The Wild hope their franchise history versus the Bruins can help them avoid matching their longest losing streak of the season. Boston is banking on Minnesota's offensive woes continuing.
With just two losses in 11 all-time meetings, the Wild look to snap a seven- game slide this afternoon versus the Bruins.
Minnesota sat atop the NHL standings at one point in December, but has lost 23 of its past 28 to fall six points out of a playoff spot in the Western Conference.
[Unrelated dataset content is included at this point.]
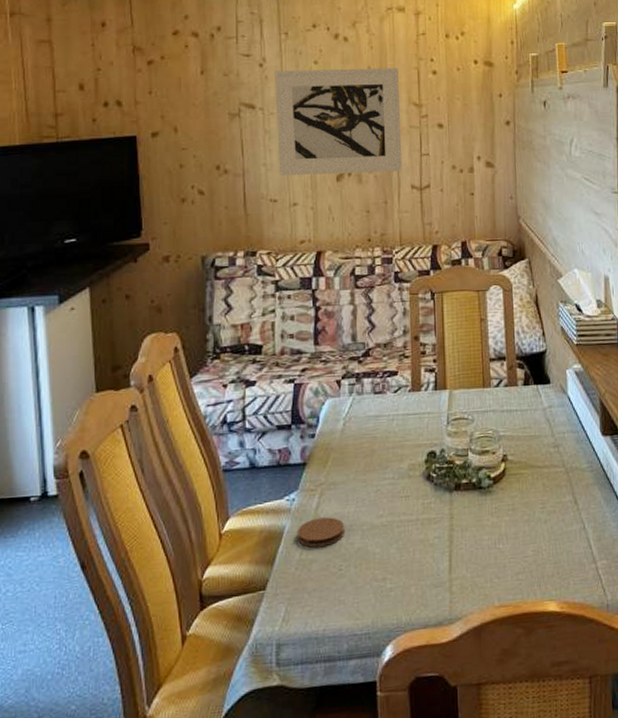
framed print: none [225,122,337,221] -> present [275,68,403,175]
The Wild's free-fall began with a season-high eight-game slide and they have been held to one goal or less five times over their current losing streak.
They were shut out for the first time on the seven-game skid Saturday, falling 4-0 in St. Louis. Josh Harding got the start in net and allowed all four goals on 34 shots for a Minnesota club that hasn't won since Feb. 2.
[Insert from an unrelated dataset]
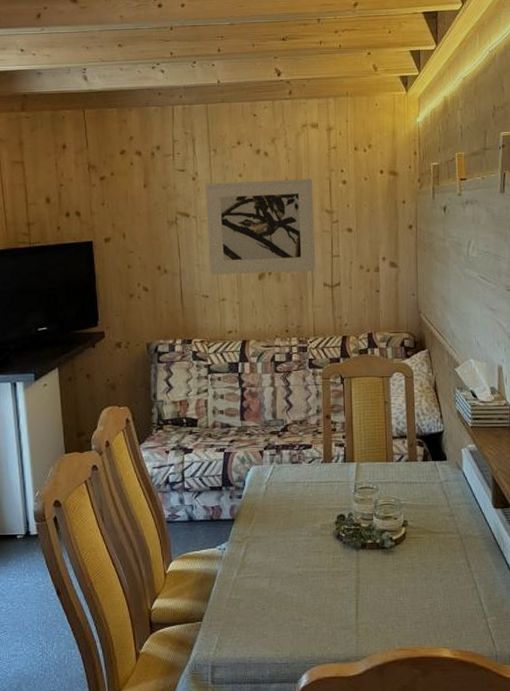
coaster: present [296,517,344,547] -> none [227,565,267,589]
"They played a great game, no question," Wild head coach Mike Yeo said. "We came out with the right mindset, but there are definitely things we need to improve on."
The Wild have had a great deal of success versus the Bruins since entering the league in 2000-01, going 9-1-1 in the 11 encounters. They have outscored Boston 33-16 over that time, but both setbacks in this series have come at home. That includes a 2-1 shootout defeat in the last meeting at Minnesota on Nov. 25, 2009.
The Bruins hope to get back on a consistent track this afternoon as they have split the first two of a six-game road trip and are 11-10-1 since a seven-game win streak in December.
Boston skidded to its fifth loss in eight games on Friday, a 4-2 setback in Winnipeg. It has been held to three goals in those five defeats, getting shut out three times in that span.
"I'm not so happy about the second one because it went through me, but the first one it wasn't the hardest shot ever but it caught me in a good spot," Rask admitted of Winnipeg's first two goals.